You can take it further: assuming that I kept good records, I know that my buck has been throwing good hips in the last 7 out of 16 babies, so the babies should have a 7/16=.44 or 44% chance of nice hips.  Therefore my chances of getting a blue or brown showing baby with good hips is P(brown or blue)*P(good hips) = .625*.44= 28%.  And let’s say the doe has a white toenail that she passed on to 6 of the kits in her first litter of 8 so the chance of a baby NOT inheriting a white toenail is 1.0-6/8 or 25%.  So the chance of getting a blue or brown showing baby, with good hips and matched toenails is .28*.25=.07 or only 7%.  Since I am not feeling lucky, maybe I will pass on that litter after all!

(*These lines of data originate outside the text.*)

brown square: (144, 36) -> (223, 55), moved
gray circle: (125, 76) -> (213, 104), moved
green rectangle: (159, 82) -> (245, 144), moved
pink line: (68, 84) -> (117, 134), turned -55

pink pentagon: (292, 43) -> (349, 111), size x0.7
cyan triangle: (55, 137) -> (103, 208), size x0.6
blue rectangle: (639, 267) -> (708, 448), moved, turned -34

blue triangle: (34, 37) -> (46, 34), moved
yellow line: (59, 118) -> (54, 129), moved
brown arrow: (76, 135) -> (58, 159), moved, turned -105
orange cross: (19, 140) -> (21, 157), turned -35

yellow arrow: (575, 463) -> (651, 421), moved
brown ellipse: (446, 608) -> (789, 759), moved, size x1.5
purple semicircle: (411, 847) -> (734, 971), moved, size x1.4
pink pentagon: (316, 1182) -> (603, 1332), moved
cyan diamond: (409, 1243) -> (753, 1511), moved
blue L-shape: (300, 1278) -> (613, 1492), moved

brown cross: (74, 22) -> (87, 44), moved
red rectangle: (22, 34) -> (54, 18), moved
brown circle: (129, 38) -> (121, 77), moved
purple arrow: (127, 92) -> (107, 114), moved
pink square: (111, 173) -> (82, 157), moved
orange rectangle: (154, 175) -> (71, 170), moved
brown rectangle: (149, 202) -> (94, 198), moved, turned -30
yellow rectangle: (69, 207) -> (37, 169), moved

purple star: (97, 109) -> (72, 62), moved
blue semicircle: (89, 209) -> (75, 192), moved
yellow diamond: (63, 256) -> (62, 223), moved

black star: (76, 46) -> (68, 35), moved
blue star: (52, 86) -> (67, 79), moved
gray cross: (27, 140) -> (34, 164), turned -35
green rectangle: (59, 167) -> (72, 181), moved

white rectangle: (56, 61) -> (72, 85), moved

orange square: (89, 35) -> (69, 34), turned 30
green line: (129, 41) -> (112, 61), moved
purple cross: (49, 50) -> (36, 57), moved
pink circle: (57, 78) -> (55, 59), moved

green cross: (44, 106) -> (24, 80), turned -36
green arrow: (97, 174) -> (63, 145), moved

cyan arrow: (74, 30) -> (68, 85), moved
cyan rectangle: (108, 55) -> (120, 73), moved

Statistics is only gives you the most likely outcome; just like you can flip a coin five times and get five heads, you can get lucky, but it does give you the knowledge to plan your breedings better.  Maybe you would have a better chance of getting what you want if you pick a different doe or buck.  There is not an unlimited market for rabbits and any tool that gets you where you want to be without creating extra mouths to feed is valuable.  The better records you keep, the more you can make statistics work for you.